- Supplied data
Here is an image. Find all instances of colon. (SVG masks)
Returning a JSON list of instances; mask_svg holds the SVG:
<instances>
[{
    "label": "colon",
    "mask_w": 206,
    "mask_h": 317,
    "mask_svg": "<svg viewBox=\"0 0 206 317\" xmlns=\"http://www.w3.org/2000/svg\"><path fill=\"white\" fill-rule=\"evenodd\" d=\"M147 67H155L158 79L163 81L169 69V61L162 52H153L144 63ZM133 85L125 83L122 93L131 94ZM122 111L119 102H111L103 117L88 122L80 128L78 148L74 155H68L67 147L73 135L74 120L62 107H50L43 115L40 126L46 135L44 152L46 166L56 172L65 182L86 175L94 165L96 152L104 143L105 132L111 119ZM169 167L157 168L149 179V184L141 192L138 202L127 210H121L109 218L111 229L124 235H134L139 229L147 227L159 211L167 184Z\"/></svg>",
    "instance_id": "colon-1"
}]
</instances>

- Job
Please reproduce all of the entries above word for word, without changing anything.

- Full response
Here is an image. Find all instances of colon. (SVG masks)
Returning a JSON list of instances; mask_svg holds the SVG:
<instances>
[{
    "label": "colon",
    "mask_w": 206,
    "mask_h": 317,
    "mask_svg": "<svg viewBox=\"0 0 206 317\" xmlns=\"http://www.w3.org/2000/svg\"><path fill=\"white\" fill-rule=\"evenodd\" d=\"M147 67H155L158 79L163 81L169 69V61L162 52H153L144 63ZM133 85L125 83L122 93L131 94ZM122 111L119 102H111L103 117L88 122L80 128L78 148L74 155H68L67 147L73 135L74 120L62 107H50L43 115L40 126L46 135L44 152L46 166L56 172L65 182L86 175L94 165L96 152L104 143L105 132L111 119ZM169 167L157 168L149 179V184L141 192L138 202L127 210H121L109 218L111 229L124 235H134L139 229L147 227L159 211L167 184Z\"/></svg>",
    "instance_id": "colon-1"
}]
</instances>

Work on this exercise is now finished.